WACO, Texas – A former Baylor basketball player accused of killing a teammate has regained his mental competence and is ready to stand trial, a psychologist says in a report that suggests the defendant may be faking some symptoms of psychosis.
The report by Thomas Gray, a psychologist at North Texas State Hospital, said Carlton Dotson (search) must continue to receive psychiatric care, take prescribed medication, and not use alcohol and illegal drugs if he is to remain competent, the Waco Tribune-Herald reported in its Friday editions.
Dotson continues to say he hears voices and reports other psychotic symptoms, but "his accounting of these symptoms has been markedly inconsistent from interview to interview," Gray said, "and results of psychological testing contribute to the conclusion that his report of symptoms is suspect."
Dotson, 22, was taken to the Vernon hospital after psychiatrists agreed he was incompetent to stand trial in the death of Patrick Dennehy (search). Dennehy was missing for about six weeks before his body was found in a field near Baylor University's Waco campus in July 2003.

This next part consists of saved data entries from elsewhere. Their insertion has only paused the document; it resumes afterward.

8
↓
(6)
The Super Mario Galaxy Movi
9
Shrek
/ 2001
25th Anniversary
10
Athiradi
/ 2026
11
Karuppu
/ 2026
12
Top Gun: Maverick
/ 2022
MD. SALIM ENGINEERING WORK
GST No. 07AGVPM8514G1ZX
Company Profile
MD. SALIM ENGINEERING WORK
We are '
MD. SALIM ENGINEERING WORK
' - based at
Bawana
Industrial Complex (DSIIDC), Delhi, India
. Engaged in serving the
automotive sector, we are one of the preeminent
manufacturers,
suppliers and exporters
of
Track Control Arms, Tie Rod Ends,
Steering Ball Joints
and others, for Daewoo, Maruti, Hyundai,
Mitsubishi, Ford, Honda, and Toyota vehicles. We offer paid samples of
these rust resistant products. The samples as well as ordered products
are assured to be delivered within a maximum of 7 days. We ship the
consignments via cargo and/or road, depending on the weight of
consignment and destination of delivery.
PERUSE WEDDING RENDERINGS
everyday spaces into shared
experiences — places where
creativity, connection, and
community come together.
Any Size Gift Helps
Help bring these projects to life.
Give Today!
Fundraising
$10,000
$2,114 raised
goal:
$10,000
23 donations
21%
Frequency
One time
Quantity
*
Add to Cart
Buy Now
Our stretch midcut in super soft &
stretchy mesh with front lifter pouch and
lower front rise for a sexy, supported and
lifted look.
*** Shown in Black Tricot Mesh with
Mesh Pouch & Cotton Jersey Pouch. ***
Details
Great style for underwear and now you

Gray's report to District Judge George Allen, dated Wednesday, said Dotson is ready to be returned from the hospital to the McLennan County Jail. The report said Dotson has been prescribed anti-psychotic drugs for an unspecified psychotic disorder.

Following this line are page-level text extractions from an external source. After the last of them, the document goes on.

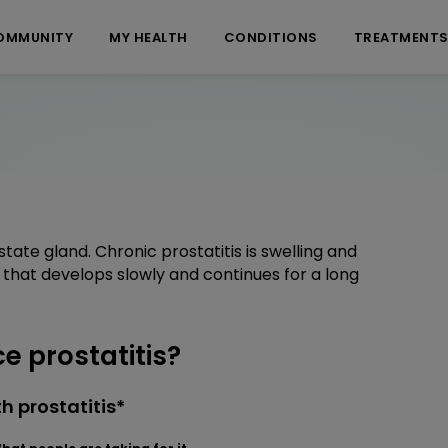
OMMUNITY
MY HEALTH
CONDITIONS
TREATMENT
tate gland. Chronic prostatitis is swelling and
d that develops slowly and continues for a long
 prostatitis?
h prostatitis*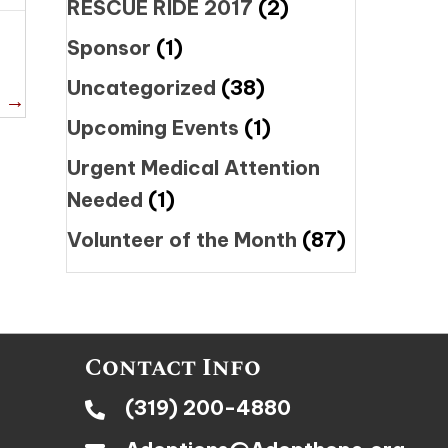
RESCUE RIDE 2017
(2)
Sponsor
(1)
Uncategorized
(38)
a →
Upcoming Events
(1)
Urgent Medical Attention
Needed
(1)
Volunteer of the Month
(87)
Contact Info
(319) 200-4880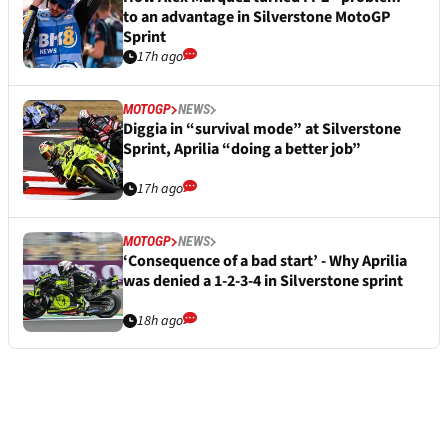
to an advantage in Silverstone MotoGP
Sprint
17h ago
MOTOGP
NEWS
Diggia in “survival mode” at Silverstone
Sprint, Aprilia “doing a better job”
17h ago
MOTOGP
NEWS
‘Consequence of a bad start’ - Why Aprilia
was denied a 1-2-3-4 in Silverstone sprint
18h ago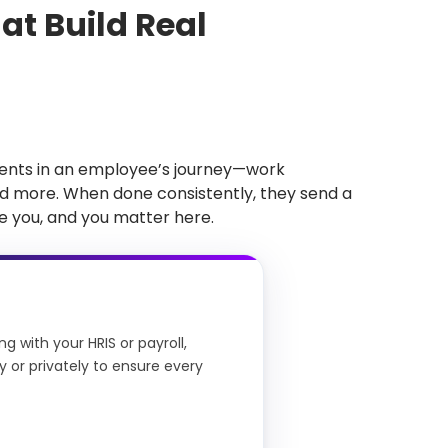
t Build Real
ents in an employee’s journey—work
nd more. When done consistently, they send a
 you, and you matter here.
 with your HRIS or payroll,
 or privately to ensure every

Allen ruled Dotson incompetent in October and sent him to the hospital for up to four months. It was unclear late Thursday when the judge will take up the issue again.
A few days before Dennehy was found dead, Dotson was arrested in his home state of Maryland after calling police from a store, saying he was hearing voices and needed counseling. Officers took him to a hospital, where he contacted the FBI (search).
Defense attorney Russ Hunt told the Tribune-Herald that if Dotson is competent he is eager to visit him.
Hunt said he and defense attorney Abel Reyna "have never talked to him about the facts of the offense because it was our opinion that he needed to be evaluated and we didn't want to do anything to compromise the psychiatric evaluation."